• [EXERCISE INSTRUCTIONS]: Reproduce the listing verbatim from its first line through the line containing "0.017261, 0.638551, 0.352790]]", inclusive, and give nothing else.

• [PROVIDED RECORDS]:
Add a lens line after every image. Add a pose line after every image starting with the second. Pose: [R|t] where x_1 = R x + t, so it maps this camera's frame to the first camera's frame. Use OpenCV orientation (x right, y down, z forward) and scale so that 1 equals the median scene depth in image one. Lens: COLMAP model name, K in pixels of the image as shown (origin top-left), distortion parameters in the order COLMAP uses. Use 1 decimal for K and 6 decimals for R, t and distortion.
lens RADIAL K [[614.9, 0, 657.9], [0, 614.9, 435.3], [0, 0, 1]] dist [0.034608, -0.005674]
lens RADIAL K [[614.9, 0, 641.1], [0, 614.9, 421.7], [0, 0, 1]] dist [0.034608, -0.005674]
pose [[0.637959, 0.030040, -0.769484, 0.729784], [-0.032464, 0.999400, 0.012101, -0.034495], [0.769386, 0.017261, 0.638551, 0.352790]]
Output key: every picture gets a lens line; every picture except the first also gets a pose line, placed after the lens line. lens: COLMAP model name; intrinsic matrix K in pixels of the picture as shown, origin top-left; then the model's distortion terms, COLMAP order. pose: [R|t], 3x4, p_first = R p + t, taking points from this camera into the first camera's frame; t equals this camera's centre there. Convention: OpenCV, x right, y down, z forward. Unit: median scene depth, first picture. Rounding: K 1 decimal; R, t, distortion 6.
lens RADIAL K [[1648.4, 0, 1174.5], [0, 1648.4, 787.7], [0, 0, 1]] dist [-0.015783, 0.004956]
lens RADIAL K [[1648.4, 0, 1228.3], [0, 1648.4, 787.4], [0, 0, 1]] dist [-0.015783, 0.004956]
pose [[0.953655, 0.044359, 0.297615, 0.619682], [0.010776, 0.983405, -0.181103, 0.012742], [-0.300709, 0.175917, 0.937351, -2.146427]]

• [ANSWER TO THE PROBLEM]:
Add a lens line after every image. Add a pose line after every image starting with the second. Pose: [R|t] where x_1 = R x + t, so it maps this camera's frame to the first camera's frame. Use OpenCV orientation (x right, y down, z forward) and scale so that 1 equals the median scene depth in image one. Lens: COLMAP model name, K in pixels of the image as shown (origin top-left), distortion parameters in the order COLMAP uses. Use 1 decimal for K and 6 decimals for R, t and distortion.
lens RADIAL K [[614.9, 0, 657.9], [0, 614.9, 435.3], [0, 0, 1]] dist [0.034608, -0.005674]
lens RADIAL K [[614.9, 0, 641.1], [0, 614.9, 421.7], [0, 0, 1]] dist [0.034608, -0.005674]
pose [[0.637959, 0.030040, -0.769484, 0.729784], [-0.032464, 0.999400, 0.012101, -0.034495], [0.769386, 0.017261, 0.638551, 0.352790]]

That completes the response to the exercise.